# Product of subgroups which is not a group - infinite case

It is well known that a product of subgroups might not be a subgroup. I give an example here.

Would you have an example of an infinite group having two infinite subgroups whose product is not a group? Better to have a case not homeomorphic to a finite case.

Also about an example of two subgroups which are not normal and whose product is a proper subgroup?

• what do you mean by not homeomorphic? – user225222 Apr 12 '15 at 11:28
• @user225222 it means that you can't find a group $G^\prime$ and a group homeomorphism $\varphi$ from $G$ to $G^\prime$ such that $\varphi(G)$ is finite. In the case you provide below $\varphi: G \times G_1$ with $\varphi(g,g1) \mapsto (g,1)$ is such homeomorphism. – mathcounterexamples.net Apr 12 '15 at 12:41

1. Straighforward: Let $G$ be free with two generators $a,b$ and let $H=\langle a\rangle$, $K=\langle b\rangle$.

2. Let $G=S_5$, $H=A_4$, $K=\langle (1\,2\,3\,4\,5)\rangle$. Then $HK=A_5$

A perhaps easier example for a product of two non-normal subgroups being a proper subgroup:

$$G=A_4\;,\;\;K=\{(1)\,,\,(12)(34)\}\;,\;\;H=\{(1)\,,\,(13)(24)\}$$

Thus,

$$\;H,K< G\;,\;\;H,K\rlap{\;\;/}\lhd G\;,\;\;HK=KH<G\;$$

BTW, it happens to be that $\;HK\lhd G\;$ ...:)

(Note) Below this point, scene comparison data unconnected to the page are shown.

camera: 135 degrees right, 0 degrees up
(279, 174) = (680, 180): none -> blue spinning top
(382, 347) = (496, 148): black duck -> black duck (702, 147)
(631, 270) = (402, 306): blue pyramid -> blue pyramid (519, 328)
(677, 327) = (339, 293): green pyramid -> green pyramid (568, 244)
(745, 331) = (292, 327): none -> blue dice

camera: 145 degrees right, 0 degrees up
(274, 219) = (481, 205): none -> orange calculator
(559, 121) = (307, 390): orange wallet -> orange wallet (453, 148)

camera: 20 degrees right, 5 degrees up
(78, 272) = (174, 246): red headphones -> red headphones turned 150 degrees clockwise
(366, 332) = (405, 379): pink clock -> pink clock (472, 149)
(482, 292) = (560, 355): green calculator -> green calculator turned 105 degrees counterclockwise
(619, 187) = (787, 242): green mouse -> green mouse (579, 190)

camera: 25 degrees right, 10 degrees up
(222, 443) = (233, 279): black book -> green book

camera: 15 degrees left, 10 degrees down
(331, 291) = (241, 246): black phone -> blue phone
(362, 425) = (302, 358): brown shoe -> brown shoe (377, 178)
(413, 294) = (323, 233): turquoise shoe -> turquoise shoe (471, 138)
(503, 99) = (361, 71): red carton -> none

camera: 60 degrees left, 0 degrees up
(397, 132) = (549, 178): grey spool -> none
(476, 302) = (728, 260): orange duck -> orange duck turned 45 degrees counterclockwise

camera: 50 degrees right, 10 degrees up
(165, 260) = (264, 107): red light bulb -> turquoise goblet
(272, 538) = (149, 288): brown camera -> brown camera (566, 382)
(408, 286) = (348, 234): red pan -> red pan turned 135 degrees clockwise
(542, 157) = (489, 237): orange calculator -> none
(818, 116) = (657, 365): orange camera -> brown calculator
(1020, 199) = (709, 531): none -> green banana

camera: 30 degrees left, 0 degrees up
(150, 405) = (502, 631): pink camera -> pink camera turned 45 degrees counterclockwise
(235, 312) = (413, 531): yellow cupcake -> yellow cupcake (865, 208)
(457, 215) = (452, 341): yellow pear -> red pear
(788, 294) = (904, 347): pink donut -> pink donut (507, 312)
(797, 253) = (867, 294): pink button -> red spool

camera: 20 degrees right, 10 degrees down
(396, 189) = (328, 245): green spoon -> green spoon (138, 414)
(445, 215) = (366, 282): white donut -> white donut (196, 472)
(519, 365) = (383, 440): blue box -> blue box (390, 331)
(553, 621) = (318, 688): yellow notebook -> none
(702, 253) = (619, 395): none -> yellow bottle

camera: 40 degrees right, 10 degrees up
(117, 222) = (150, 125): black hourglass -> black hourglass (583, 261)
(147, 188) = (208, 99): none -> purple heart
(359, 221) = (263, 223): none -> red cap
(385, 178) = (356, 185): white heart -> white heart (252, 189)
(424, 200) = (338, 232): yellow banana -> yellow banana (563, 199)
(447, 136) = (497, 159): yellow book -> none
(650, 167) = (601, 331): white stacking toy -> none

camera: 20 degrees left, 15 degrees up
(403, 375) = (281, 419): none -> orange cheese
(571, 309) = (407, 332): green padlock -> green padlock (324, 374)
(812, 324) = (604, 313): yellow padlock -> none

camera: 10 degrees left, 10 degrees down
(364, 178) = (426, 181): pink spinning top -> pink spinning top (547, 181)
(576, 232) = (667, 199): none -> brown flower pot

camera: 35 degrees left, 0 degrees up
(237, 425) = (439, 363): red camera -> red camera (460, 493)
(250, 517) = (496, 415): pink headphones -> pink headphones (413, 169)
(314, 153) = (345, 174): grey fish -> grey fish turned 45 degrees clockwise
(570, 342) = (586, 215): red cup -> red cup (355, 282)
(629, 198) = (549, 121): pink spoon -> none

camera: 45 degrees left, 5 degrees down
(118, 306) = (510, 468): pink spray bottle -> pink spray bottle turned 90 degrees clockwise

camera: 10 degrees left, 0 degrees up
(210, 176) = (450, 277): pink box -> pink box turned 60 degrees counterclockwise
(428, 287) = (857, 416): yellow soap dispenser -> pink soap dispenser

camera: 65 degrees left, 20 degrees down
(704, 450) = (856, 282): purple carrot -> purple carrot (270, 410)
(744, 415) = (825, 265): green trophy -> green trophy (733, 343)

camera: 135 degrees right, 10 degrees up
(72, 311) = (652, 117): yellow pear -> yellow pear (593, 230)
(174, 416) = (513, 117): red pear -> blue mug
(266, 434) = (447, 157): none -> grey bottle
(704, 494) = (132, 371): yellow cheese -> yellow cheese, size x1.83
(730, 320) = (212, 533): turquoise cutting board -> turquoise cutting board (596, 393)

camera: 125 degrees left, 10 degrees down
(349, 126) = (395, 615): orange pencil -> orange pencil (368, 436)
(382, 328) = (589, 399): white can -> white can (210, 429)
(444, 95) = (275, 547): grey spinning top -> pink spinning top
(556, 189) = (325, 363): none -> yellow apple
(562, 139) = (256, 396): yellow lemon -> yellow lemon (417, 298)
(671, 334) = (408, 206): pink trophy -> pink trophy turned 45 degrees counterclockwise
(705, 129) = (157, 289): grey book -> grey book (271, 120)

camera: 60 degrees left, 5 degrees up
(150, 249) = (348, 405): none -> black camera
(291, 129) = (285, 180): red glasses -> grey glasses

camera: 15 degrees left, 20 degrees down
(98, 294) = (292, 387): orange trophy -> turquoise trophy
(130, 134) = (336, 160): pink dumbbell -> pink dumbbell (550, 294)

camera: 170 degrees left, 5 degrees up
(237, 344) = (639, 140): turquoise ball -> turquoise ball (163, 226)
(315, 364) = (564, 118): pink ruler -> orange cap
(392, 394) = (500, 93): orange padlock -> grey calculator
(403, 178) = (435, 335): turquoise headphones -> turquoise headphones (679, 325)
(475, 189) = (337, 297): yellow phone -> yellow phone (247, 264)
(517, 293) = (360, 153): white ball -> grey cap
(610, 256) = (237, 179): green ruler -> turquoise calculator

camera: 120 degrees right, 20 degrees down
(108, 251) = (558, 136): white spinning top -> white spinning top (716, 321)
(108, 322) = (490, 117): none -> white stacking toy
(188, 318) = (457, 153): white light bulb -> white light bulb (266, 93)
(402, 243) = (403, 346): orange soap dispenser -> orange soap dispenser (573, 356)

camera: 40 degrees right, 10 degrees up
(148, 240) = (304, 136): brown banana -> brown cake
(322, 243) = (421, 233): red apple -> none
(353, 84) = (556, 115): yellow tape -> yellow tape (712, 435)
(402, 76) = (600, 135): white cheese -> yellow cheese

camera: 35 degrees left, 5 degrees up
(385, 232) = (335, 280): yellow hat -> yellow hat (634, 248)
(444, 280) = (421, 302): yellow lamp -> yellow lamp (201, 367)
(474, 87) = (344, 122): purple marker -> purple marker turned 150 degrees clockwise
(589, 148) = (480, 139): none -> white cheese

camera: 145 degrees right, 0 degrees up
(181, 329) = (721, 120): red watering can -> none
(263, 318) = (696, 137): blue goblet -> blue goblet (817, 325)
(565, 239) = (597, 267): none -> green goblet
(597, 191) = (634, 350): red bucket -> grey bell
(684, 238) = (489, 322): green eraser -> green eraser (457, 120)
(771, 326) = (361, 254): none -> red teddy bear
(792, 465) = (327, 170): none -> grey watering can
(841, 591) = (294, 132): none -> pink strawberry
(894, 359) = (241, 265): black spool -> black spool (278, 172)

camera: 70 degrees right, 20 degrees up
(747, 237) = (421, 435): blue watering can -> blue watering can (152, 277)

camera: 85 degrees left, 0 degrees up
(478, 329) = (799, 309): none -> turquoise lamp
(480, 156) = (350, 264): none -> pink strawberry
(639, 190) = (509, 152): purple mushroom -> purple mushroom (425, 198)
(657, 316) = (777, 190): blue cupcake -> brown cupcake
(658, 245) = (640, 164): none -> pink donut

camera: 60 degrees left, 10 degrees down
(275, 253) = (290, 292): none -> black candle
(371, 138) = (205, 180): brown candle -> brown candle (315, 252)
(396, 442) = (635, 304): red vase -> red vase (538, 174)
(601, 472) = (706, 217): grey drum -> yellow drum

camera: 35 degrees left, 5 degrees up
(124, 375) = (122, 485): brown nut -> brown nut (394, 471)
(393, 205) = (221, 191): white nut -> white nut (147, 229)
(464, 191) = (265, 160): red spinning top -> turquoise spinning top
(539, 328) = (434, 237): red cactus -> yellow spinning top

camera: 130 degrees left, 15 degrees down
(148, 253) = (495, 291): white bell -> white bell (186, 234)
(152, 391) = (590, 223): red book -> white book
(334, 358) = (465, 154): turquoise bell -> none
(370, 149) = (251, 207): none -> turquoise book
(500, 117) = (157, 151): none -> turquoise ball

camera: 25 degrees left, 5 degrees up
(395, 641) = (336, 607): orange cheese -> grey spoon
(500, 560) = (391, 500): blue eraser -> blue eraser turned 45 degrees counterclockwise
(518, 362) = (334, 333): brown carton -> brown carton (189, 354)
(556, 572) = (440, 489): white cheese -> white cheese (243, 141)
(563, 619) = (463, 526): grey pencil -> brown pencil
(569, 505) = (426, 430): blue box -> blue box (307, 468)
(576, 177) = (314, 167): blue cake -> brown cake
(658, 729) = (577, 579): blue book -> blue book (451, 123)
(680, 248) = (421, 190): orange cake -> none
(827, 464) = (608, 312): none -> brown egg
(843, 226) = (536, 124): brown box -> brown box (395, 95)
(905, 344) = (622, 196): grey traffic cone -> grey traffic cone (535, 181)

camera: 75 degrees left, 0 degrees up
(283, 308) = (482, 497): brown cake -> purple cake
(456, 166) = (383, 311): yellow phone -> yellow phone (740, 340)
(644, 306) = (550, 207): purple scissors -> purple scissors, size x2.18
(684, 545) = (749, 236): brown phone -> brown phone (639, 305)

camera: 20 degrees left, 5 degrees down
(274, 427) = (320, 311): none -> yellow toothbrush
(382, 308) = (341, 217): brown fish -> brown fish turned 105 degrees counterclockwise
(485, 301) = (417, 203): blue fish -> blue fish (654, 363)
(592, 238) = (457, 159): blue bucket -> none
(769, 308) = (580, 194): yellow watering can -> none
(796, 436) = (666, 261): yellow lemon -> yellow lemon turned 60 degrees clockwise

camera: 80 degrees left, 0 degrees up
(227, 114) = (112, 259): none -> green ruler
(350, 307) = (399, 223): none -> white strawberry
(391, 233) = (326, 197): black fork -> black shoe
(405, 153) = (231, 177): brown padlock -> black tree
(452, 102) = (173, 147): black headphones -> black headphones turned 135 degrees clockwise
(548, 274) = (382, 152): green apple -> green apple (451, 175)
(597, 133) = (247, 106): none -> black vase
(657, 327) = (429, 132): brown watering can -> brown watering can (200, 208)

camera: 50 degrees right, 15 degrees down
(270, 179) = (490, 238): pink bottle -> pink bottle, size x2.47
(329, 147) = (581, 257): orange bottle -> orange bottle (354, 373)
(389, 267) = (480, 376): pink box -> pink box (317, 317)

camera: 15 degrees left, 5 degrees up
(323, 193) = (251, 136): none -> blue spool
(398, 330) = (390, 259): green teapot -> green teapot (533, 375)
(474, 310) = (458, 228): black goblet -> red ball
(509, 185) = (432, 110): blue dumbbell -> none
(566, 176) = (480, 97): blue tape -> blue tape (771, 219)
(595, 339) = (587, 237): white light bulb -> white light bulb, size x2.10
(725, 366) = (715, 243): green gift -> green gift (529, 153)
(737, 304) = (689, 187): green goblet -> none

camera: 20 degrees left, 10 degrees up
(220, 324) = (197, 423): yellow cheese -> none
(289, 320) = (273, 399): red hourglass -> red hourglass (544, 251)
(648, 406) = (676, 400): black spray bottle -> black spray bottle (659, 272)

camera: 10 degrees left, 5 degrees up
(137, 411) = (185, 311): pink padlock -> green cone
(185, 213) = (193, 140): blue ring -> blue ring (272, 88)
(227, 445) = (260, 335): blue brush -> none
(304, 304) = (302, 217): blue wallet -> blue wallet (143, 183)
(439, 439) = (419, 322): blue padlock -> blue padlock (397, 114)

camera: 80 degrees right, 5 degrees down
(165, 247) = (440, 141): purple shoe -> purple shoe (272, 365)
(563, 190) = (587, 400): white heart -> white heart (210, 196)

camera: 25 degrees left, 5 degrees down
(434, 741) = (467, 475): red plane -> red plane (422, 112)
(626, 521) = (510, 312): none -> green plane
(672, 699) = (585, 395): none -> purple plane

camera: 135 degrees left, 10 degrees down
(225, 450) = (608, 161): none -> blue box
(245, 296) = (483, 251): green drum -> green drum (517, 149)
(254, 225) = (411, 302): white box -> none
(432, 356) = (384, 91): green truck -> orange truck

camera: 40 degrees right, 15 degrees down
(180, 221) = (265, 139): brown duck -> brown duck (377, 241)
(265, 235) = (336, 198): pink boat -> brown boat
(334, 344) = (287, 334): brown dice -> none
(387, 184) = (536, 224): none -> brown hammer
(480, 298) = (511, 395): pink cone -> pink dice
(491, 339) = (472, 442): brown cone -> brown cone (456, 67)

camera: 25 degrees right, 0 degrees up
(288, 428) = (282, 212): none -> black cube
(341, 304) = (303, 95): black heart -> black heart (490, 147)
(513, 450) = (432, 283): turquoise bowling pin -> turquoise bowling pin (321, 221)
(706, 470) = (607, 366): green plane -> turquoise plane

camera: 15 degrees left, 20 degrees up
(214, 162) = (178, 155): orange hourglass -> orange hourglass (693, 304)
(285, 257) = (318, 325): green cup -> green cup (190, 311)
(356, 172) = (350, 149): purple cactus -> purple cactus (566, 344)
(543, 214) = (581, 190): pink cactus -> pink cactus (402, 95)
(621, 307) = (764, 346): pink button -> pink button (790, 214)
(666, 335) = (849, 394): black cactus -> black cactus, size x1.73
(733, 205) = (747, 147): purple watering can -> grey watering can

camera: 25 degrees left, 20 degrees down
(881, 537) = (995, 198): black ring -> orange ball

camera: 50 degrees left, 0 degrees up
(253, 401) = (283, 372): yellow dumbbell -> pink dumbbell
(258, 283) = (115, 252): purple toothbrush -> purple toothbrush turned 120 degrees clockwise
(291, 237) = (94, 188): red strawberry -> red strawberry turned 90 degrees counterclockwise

1)Let G, H,K be the groups of your example such that $H,K\subset G$ and $HK$ is not a group. Let $G_1$ be an infinite group. $H_1:=H\times G_1,K_1:=K\times G_1$ are subgroups of $G\times G_1$. And there product is not a subgroup of $G\times G_1$.

2) Let $H$ be a non normal abelian subgroup of $G$. $HH$ is a proper group. Indeed, since $H$ is abelian $HH$ is a group (group of squares) and it's proper because it's a subset of $H$ who is proper. Permutation example: $G=\mathfrak{S}_3$, $H=\{1,(1,2)\}$

• What is an "ur" example? – bof Apr 12 '15 at 11:46
• @bof "The question says : It is well known that a product of subgroups might not be a subgroup. I give an example here." So ur example is the example given by jean-pierre. I haven't read it – user225222 Apr 12 '15 at 11:50
• @bof why are u asking? – user225222 Apr 12 '15 at 11:55
• @bof: "ur" is a (quite common) misspelling of "your" – celtschk Apr 12 '15 at 12:07

Take the group of rotations in 3D space, $\mathrm{SO}(3)$, and take the subgroups of rotations around the $z$ axis (let's call that $S_z$), and of rotations around the $x$ axis ($S_x$). Both subgroups are clearly infinite, but the product doesn't commute (for example, $S_zS_x$ contains no element that maps $e_x$ to $e_z$, but $S_xS_z$ does ($S_z$ allows to rotate $e_x$ to $e_y$, and then $S_x$ allows to rotate $e_y$ to $e_z$), thus as you proved on the linked site, the product is not a subgroup.

Let $G=\text{GL}(2,\mathbb{R})$, let $$H=\left\langle \begin{pmatrix}1&0\\0&2\end{pmatrix}\right\rangle;\ K=\left\langle\begin{pmatrix}1&1\\1&-1\end{pmatrix}\begin{pmatrix}1&0\\0&2\end{pmatrix}\begin{pmatrix}1&1\\1&-1\end{pmatrix}^{-1}\right\rangle$$
You can compute that $$HK=\left\{\frac{1}{2}\begin{pmatrix}1+2^m&1-2^m\\2^n-2^{m+n}&2^n+2^{m+n}\end{pmatrix}\ s.t.\ m,n\in\mathbb{Z}\right\}$$
$$KH=(HK)^{t}\neq HK$$ since $HK\setminus\text{Sym}(2,\mathbb{R})\neq\emptyset$